Search icon

Music

03rd Jun 2021

Sinéad O’Connor calls out “offensive and misogynistic” interview on BBC Radio

Sarah McKenna Barry

An interviewer asked the singer to comment on a critic’s description of her as “the crazy lady in pop’s attic”.

Sinéad O’Connor has said that she will never appear on BBC Radio’s Women’s Hour, after finding it to be an “offensive and misogynistic” experience.

O’Connor, whose legal name is Shuhada Sadaqat, sat down with Emma Barnett earlier this week to discuss her memoir, Rememberings.

At one point, Barnett asked the Irish singer about music critic Neil McCormick’s description of her as “the crazy lady in pop’s attic”.

She replied: “I think it’s a bit extreme to make the Jane Eyre comparison. I don’t think I’ve ever been perceived as ‘the crazy lady in pop’s attic’, as represented in Jane Eyre.

“It’s not like I’m trying to attack people with knives or trying to strangle people while I’m walking around in my nightdress.”

Following the interview, O’Connor said that she would never appear on the show again. On Twitter, she described it as “extremely offensive and even misogynistic”.

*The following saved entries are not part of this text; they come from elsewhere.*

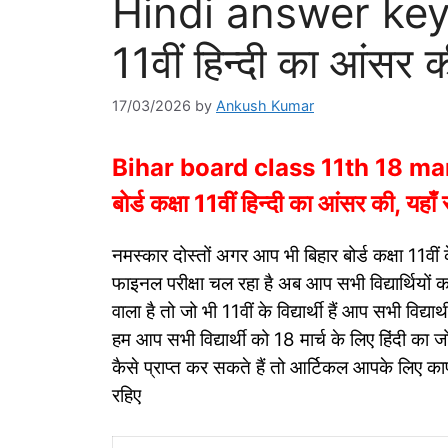
Hindi answer key 20
11वीं हिन्दी का आंसर की
17/03/2026
by
Ankush Kumar
Bihar board class 11th 18 ma
बोर्ड कक्षा 11वीं हिन्दी का आंसर की, यहाँ स
नमस्कार दोस्तों अगर आप भी बिहार बोर्ड कक्षा 11वीं क
फाइनल परीक्षा चल रहा है अब आप सभी विद्यार्थियों का
वाला है तो जो भी 11वीं के विद्यार्थी हैं आप सभी विद्
हम आप सभी विद्यार्थी को 18 मार्च के लिए हिंदी का 
कैसे प्राप्त कर सकते हैं तो आर्टिकल आपके लिए काफी
रहिए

“One abusive and invalidating question or statement after another: ‘madwoman in the attic’,” she wrote. “At that point I should have ended it. I will absolutely never do Women’s Hour again.”

In a follow-up tweet, she apologised if she “accidentally offended Jamaican men”. During the interview, the singer described herself as being “like a Jamaican father”.

O’Connor tweeted: “Also, apologies if I accidentally offended Jamaican men. I was referring to specific friends of mine in the music business. Jamaican people are my favourite people on this earth and Jamaican male musicians my biggest inspiration.”

BBC subsequently issued a statement, addressing the singer’s criticisms.

They said: “During an interview about her new book, Sinead O’Connor was talking about her mental health and was asked what she made of a comment by a music critic reviewing her book in recent days.”